• **Problems to work on**
1. In the album review, which publication described David "Honeyboy" Edwards' vocals as "ferocious"?
2. Return, word for word, the passage of the album review from "Big Head Blues Club Channels" up to and including "legend's centennial birthday.".

• **Supplied text**
Big Head Blues Club - 100 Years of Robert Johnson Featured

Big Head Blues Club Channels Robert Johnson's Ghost

Big Head Todd and the Monsters have assembled a wild all-star team of bluesmen to bring a unique and rockin' version of Robert Johnson cover songs in celebration of the legend's centennial birthday.

Big Head Blues Club - 100 Years of Robert JohnsonBig Head Todd and the Monsters, the Colorado-based, platinum selling rock band has assembled an all-star team of bluesmen to come up with a brand new “band” called Big Head Blues Club in celebration of Robert Johnson’s centennial birthday. The concept isn’t exactly original; cover Robert Johnson songs with blues musicians. Fortunately, however, the high energy, creativity, and obvious fun the artists had making the tracks gives it one of the most fresh perspectives on Johnson’s music since Eric Clapton’s iconic Me and Mister Johnson. Todd’s vocals are scratchy and wonderfully fit for the blues, and a large all-star blues lineup, including Charlie Musselwhite, B.B. King, Ruthie Foster and more create a range of diverse sound.

“Come On In My Kitchen” kicks off the album with slick electric slide guitar work and, thanks to a tight percussion, a cool, upbeat feeling. The Hammond B3 lends a fantastic addition to the track, which creates a feeling like the musicians were just having fun jamming down at Beale’s New Roxy. USA Today described David “Honeyboy” Edwards’ vocals on “If I Had Possession Over Judgement Day” as “ferocious”, and they are most certainly ferocious for anybody, let alone someone who happens to be 95. Lightnin’ Malcom plays thumping, hypnotic slide over Cedric Burnside’s aggressive drumming to form an impressively powerful cover. The Club also paid homage to the often overlooked fact that Johnson’s music was acoustic, performing a solid acoustic version of “All My Love’s In Vain”.

• **Listed records**
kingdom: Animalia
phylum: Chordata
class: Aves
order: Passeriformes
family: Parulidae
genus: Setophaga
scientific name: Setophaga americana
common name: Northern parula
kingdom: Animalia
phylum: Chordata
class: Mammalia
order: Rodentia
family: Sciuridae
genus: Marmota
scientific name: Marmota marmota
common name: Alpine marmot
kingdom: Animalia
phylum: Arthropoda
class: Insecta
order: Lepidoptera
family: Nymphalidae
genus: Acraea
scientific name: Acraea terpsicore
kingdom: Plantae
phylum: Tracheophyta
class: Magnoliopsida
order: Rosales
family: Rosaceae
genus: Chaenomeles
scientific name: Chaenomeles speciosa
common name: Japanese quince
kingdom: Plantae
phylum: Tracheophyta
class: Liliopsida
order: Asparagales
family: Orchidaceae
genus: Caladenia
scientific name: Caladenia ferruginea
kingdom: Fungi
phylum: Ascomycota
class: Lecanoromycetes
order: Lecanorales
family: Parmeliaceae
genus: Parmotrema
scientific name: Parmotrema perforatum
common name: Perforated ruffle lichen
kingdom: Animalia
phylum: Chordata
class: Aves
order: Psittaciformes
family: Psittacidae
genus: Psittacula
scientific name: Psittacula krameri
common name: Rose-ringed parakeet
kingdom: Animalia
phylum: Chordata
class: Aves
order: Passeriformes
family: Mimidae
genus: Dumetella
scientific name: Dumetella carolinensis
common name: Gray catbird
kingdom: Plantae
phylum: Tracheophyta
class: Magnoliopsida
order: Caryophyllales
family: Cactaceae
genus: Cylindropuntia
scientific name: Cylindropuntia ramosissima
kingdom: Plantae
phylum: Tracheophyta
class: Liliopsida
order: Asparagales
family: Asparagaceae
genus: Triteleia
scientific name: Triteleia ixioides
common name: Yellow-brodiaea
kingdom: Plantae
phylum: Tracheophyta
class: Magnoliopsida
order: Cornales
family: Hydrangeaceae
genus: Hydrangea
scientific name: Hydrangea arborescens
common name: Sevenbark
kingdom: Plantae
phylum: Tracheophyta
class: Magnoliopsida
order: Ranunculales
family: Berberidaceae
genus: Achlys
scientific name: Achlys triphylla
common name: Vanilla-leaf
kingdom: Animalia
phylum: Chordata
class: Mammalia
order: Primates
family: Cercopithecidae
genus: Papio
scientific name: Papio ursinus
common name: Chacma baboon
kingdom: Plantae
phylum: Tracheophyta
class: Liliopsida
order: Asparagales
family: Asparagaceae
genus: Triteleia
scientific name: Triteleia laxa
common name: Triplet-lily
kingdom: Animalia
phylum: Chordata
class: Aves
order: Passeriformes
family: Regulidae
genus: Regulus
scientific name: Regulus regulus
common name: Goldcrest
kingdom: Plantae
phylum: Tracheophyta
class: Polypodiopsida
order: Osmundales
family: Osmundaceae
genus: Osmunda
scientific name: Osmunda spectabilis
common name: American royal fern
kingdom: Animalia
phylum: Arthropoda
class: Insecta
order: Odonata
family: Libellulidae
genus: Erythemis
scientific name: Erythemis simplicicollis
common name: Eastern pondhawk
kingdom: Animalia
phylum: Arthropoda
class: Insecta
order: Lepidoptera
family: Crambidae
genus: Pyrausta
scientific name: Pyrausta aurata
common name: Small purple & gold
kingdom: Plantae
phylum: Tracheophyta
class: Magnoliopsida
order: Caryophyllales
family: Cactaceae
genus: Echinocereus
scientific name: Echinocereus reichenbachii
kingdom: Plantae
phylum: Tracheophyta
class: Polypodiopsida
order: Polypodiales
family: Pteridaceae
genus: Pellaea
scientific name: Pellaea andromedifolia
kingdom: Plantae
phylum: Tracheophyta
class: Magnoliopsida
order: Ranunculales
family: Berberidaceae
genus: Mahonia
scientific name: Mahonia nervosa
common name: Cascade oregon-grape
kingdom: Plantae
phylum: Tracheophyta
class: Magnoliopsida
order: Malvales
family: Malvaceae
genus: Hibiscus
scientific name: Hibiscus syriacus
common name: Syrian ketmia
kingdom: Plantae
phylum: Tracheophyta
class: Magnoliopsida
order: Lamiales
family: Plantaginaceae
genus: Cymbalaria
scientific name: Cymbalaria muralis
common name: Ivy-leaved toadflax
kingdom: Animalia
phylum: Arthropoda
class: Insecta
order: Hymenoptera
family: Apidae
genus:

• **Per-task outputs**
1. USA Today

2.
Big Head Blues Club Channels Robert Johnson's Ghost

Big Head Todd and the Monsters have assembled a wild all-star team of bluesmen to bring a unique and rockin' version of Robert Johnson cover songs in celebration of the legend's centennial birthday.